NAME: The Dark Energy Survey, or DES, which uses the Dark Energy Camera, called DECam
WHAT WILL THIS TELL US? Because gravity causes mass to attract other mass, over time, this gravitational pull should slow the universe’s expansion. Instead, the universe is accelerating: Galaxies are speeding away from each other faster and faster. DES aims to help pin down the cause of this acceleration. Theorists offer two possibilities: Either three-quarters of the universe is dark energy, which causes a type of anti-gravity, or gravity itself behaves differently on cosmic scales than Einstein thought it did. The answer will determine the fate of the universe. If Einstein was correct, the expansion of the universe will continue to speed up, and in 100 billion years the observable universe will be almost empty of galaxies or will have ripped apart.
To find clues to the characteristics of dark energy, DES also will trace the history of the expanding universe roughly three-quarters of the way back to the time of the Big Bang. It will do this by measuring the distribution of galaxies throughout space, how the gravity of dark matter distorts their shapes, how galaxies cluster and the brightness of exploding stars called supernovae.
WHY IS THIS EXPERIMENT NEEDED NOW? Research during the last decade using different methods has confirmed that the expansion rate of the universe is speeding up. The next step is to understand why the expansion rate of the universe is accelerating---its physical cause. The answer is likely to change our understanding of the behavior of the natural forces, such as gravity, that cause everything in the world to interact.
WHAT IS DES LOOKING FOR? DES will survey about one-tenth of the sky, or 5,000 square degrees, to measure 300 million galaxies and carry out repeat surveys over a smaller portion of the sky to discover thousands of supernovae.

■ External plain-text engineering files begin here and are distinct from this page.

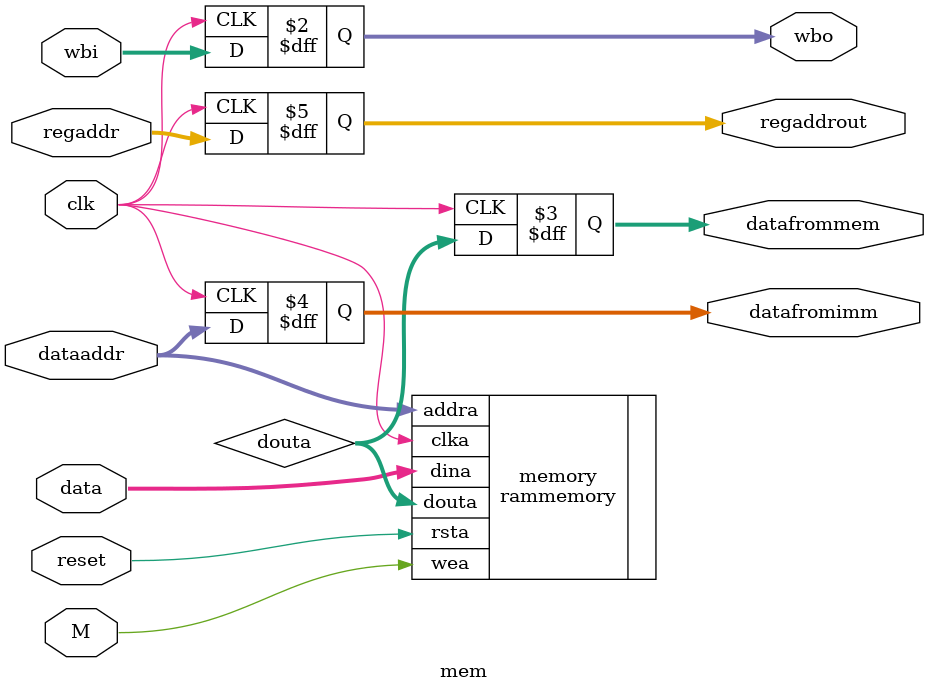
<source format=v>
`timescale 1ns / 1ps
module mem(
	 input clk,
	 input reset,
    input [1:0] wbi,
	 input [4:0] regaddr,
    output reg [1:0] wbo,
    input M,
    input [31:0] data,
    input [31:0] dataaddr,
	 output reg [31:0] datafrommem,
    output reg [31:0] datafromimm,
	 output reg [4:0] regaddrout
    );
	 
	 wire [31:0] douta;
	 
	rammemory memory (
  .clka(clk), // input clka
  .wea(M), // input [0 : 0] wea
  .addra(dataaddr), // input [12 : 0] addra
  .dina(data), // input [31 : 0] dina
  .douta(douta), // output [31 : 0] douta
  .rsta(reset)
);
	 
	 always @ (posedge clk)
	 begin
		wbo = wbi;
		datafromimm = dataaddr;
		datafrommem = douta;
		regaddrout = regaddr;
	 end


endmodule

</source>
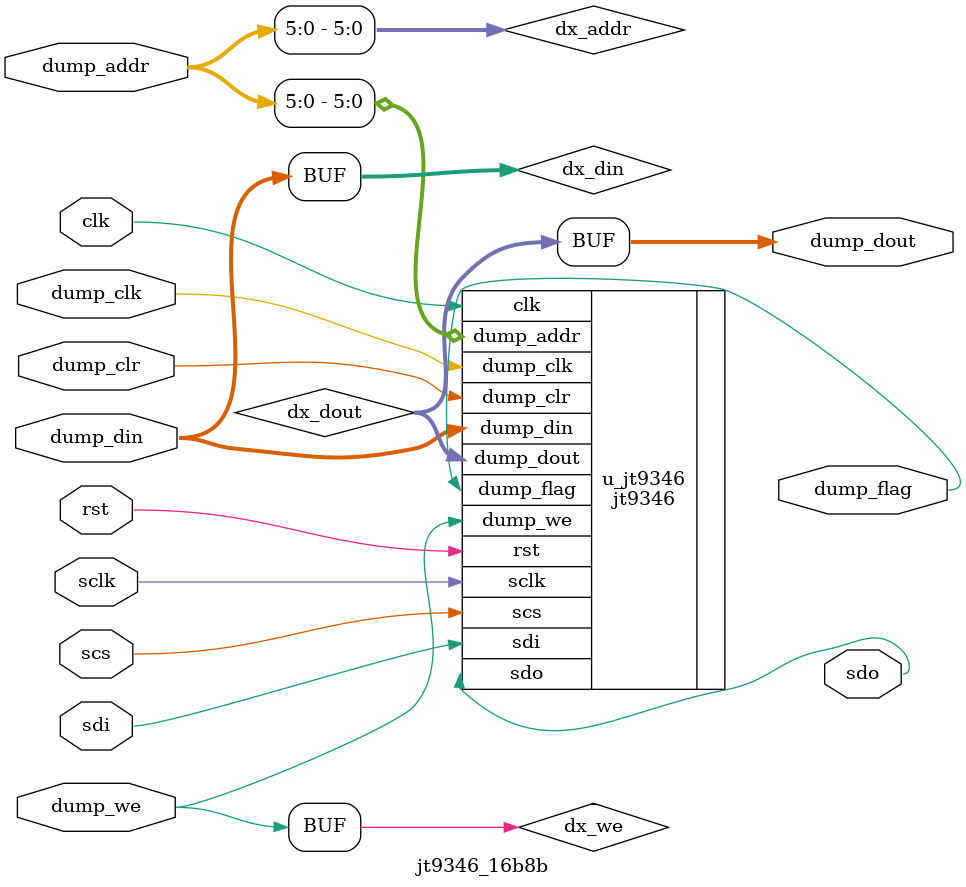
<source format=v>
/*  This file is part of JTEEPROM.
    JTEEPROM program is free software: you can redistribute it and/or modify
    it under the terms of the GNU General Public License as published by
    the Free Software Foundation, either version 3 of the License, or
    (at your option) any later version.

    JTEEPROM program is distributed in the hope that it will be useful,
    but WITHOUT ANY WARRANTY; without even the implied warranty of
    MERCHANTABILITY or FITNESS FOR A PARTICULAR PURPOSE.  See the
    GNU General Public License for more details.

    You should have received a copy of the GNU General Public License
    along with JTEEPROM.  If not, see <http://www.gnu.org/licenses/>.

    Author: Jose Tejada Gomez. Twitter: @topapate
    Version: 1.0
    Date: 27-6-2022 */

// Wrapper to provide an 8-bit dump interface

module jt9346_16b8b #(
    parameter
    AW=6,   // Memory address bits
    CW=AW,  // bits between the 2-bit op command and the data
    DW=8
) (
    input           rst,        // system reset
    input           clk,        // system clock
    // chip interface
    input           sclk,       // serial clock
    input           sdi,         // serial data in
    output          sdo,         // serial data out and ready/not busy signal
    input           scs,         // chip select, active high. Goes low in between instructions
    // Dump access
    input           dump_clk,
    input  [(DW==16?AW+1:AW):0] dump_addr,
    input           dump_we,
    input     [7:0] dump_din,
    output    [7:0] dump_dout,
    // NVRAM contents changed
    input           dump_clr,   // Clear the flag
    output          dump_flag   // There was a write
);

    wire [AW-1:0] dx_addr;
    wire          dx_we;
    wire [DW-1:0] dx_din, dx_dout;

    generate
        if( DW==8 ) begin
            assign dx_addr   = dump_addr;
            assign dx_we     = dump_we;
            assign dx_din    = dump_din;
            assign dump_dout = dx_dout;
        end else begin
            reg  [15:0] xx_din=0;
            reg         xx_we=0;

            assign dx_we     = xx_we;
            assign dx_addr   = dump_addr[AW:1];
            assign dump_dout = dump_addr[0] ? dx_dout[15:8] : dx_dout[7:0];
            assign dx_din    = xx_din[DW-1:0];

            always @(posedge clk) begin
                xx_we <= 0;
                if (dump_we) begin
                    if(dump_addr[0]) begin
                        xx_we <= 1;
                        xx_din[15:8] <= dump_din;
                    end else begin
                        xx_din[7:0] <= dump_din;
                    end
                end
            end
        end
    endgenerate

    jt9346 #(.AW(AW),.DW(DW),.CW(CW)) u_jt9346 (
        .rst        ( rst       ),        // system reset
        .clk        ( clk       ),        // system clock
        // chip interface
        .sclk       ( sclk      ),       // serial clock
        .sdi        ( sdi       ),         // serial data in
        .sdo        ( sdo       ),         // serial data out and ready/not busy signal
        .scs        ( scs       ),         // chip select, active high. Goes low in between instructions
        // Dump access
        .dump_clk   ( dump_clk  ),
        .dump_addr  ( dx_addr   ),
        .dump_we    ( dx_we     ),
        .dump_din   ( dx_din    ),
        .dump_dout  ( dx_dout   ),
        // NVRAM contents changed
        .dump_clr   ( dump_clr  ),   // Clear the flag
        .dump_flag  ( dump_flag )   // There was a write
    );

endmodule
</source>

FUNDED BY: DOE, NSF, non-U.S. funding agencies and participating institutions
NUMBER OF COLLABORATORS: More than 120 scientists, plus students and postdocs
U.S. COLLABORATING INSTITUTIONS: Four national labs, eight universities, one national observatory
NON-US COLLABORATING INSTITUTIONS: 13 universities and research centers (Germany, Brazil, UK, Spain)
STATUS: Final construction and testing of DECam is underway; part shipments to Chile set for September 2010 through June 2011.
LIFESPAN OF EXPERIMENT: Starting in 2012 and continuing for five years.